Italy’s BRI dilemma worsens as ‘pressure from US, EU mounts’ – Global Times

Italian Prime Minister Giorgia Meloni Photo:AFP

The defense minister of Italy, Guido Crosetto, has added to recent signs that this Group of Seven (G7) and NATO member state may tend to leave the China-proposed Belt and Road Initiative (BRI), describing the decision to join the framework as “improvised and atrocious.”

Italy’s policy turn is driven partly by the incumbent government’s right-wing nature, but is more a dilemma resulting from mounting pressure from the US and the EU against the backdrop of intensifying geopolitical confrontation, observers said on Monday. 

According to Crosetto, “The issue today is: how to walk back (from the BRI) without damaging relations (with Beijing). Because it is true that China is a competitor, but it is also a partner,” Reuters reported Sunday. 

Italian Prime Minister Giorgia Meloni, after a meeting with US President Joe Biden, said on Thursday that her government was still deliberating on whether to renew the BRI agreement and announced a trip to Beijing in the near future.

Meloni earlier said the decision to stay or leave will be finalized by December and the issue required discussions with the Chinese government and within the Italian parliament.

The joint construction of the BRI has provided a new platform for pragmatic cooperation between China and Italy, achieving numerous practical results in economy, trade and business cooperation, a spokesperson from the Chinese Foreign Ministry said on Monday.

Further exploring the potential of jointly building the BRI is in line with the interests of both sides, the spokesperson said. 

Meloni’s far-right populist Brothers of Italy party is dominant in the incumbent government and noises about BRI deal renewal have been on the rise ever since the power change in 2022. The incumbent government has tended to stand with the US on political and security issues and interprets the BRI as a risk and even a threat rather than a framework for win-win cooperation, Zhao Junjie, a research fellow at the Chinese Academy of Social Sciences’ Institute of European Studies, told the Global Times on Monday. 

A defense minister commenting on BRI also demonstrated Europe’s sweeping trend of over-stretching security concepts on economic and trade issues, which Italy alone can hardly resist, Zhao said.

Both Meloni and Crosetto have expressed the necessity to preserve China relations even without the BRI pact, which will renew automatically in March 2024 if neither side opts out. 
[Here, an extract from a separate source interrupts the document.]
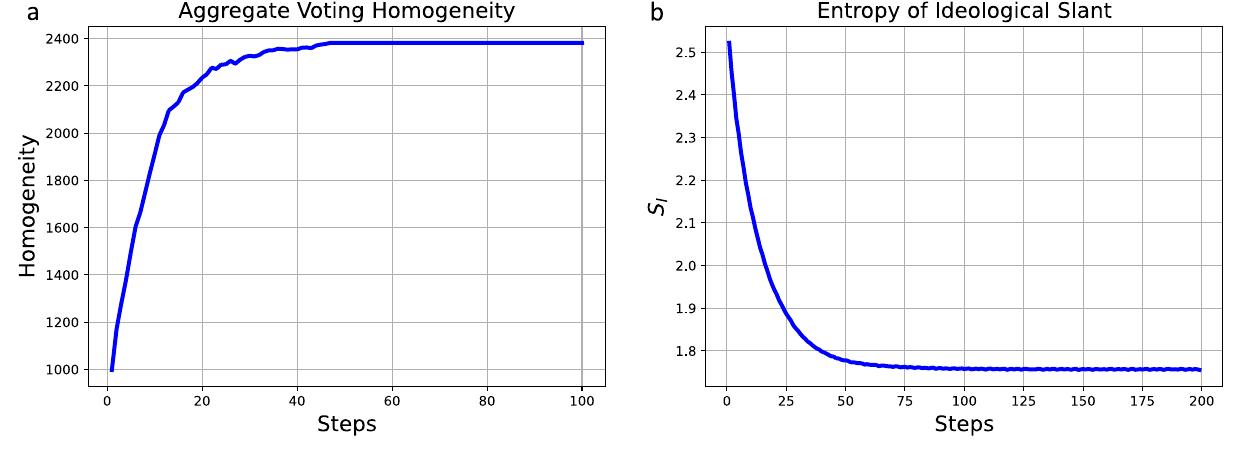
Figure 1. In plot ( a ) the homogeneity of the political choices over the lattice contained in matrix M over time is shown. Plot ( b ) shows the entropy for a political component of a system simulation, S I , t with time steps t . The entropy decreases until it converges with oscillations. N sim = 1000 is the number of independent simulations conducted and the average value presented. The dynamics on the agents’ political affiliations (Eq. 1) causes agents to influence each other from their adjacent positions causing them to eventually coalesce. The coalesced state is at a lower entropy than the initial random allocation of ideological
Maintaining ambiguity on the issue is Italy’s approach to maximize its room for operation as the country is put under pressure under intensifying geopolitics, Zhao said, noting that the defense minister is responding to US pressure while the Italian government is still weighing the costs and gains. 

Critics of BRI said it did not bring about substantial benefits to Italy, but the fact is the bilateral trade volume between China and Italy has repeatedly hit new highs during the past four years. 

Official data shows that in the first five months of 2023, Italian exports to China increased by 58 percent, with Chinese analysts saying it showcases the resilience and potential of bilateral trade. 

Exports to China have grown by more than our French and German competitors’ during the period since the signing of the BRI MoU, and the potential for joint investment projects in Asia and Africa, now that we have exited three years of COVID, is apparent, Michele Geraci, former undersecretary of state at the Italian Ministry of Economic Development, told the Global Times previously.

Geraci believes the massive coverage of every single expression and comment Italy has made on BRI is more media hype, as the government decision is yet to be made and does not have to be made before the deadline. 

Cui Hongjian, director of the Department of European Studies at the China Institute of International Studies, also stressed that China should not fall into the narrative trap set by Western media of equating Italy’s decision on BRI to its attitude to China relations. 

Italy has not changed its attitude on pragmatic cooperation with China, but the BRI is an easy target due to the West’s bloc confrontation with China, and Italy’s signing of the MoU has increasingly been seen as a political burden for this G7 and NATO member, Cui said.

Ultimately, the BRI is for win-win cooperation, rather than a coercive alliance that imposes duties and binding clauses on members. If Italy ultimately yields to external pressure and domestic far-right waves, “it is a pity but no big deal to BRI itself,” Cui noted.  

There might be twists and turns, but the prospects of BRI hinge on how many projects can be implemented and how many benefits participants can enjoy, not on how many members stay in the framework, some analysts said.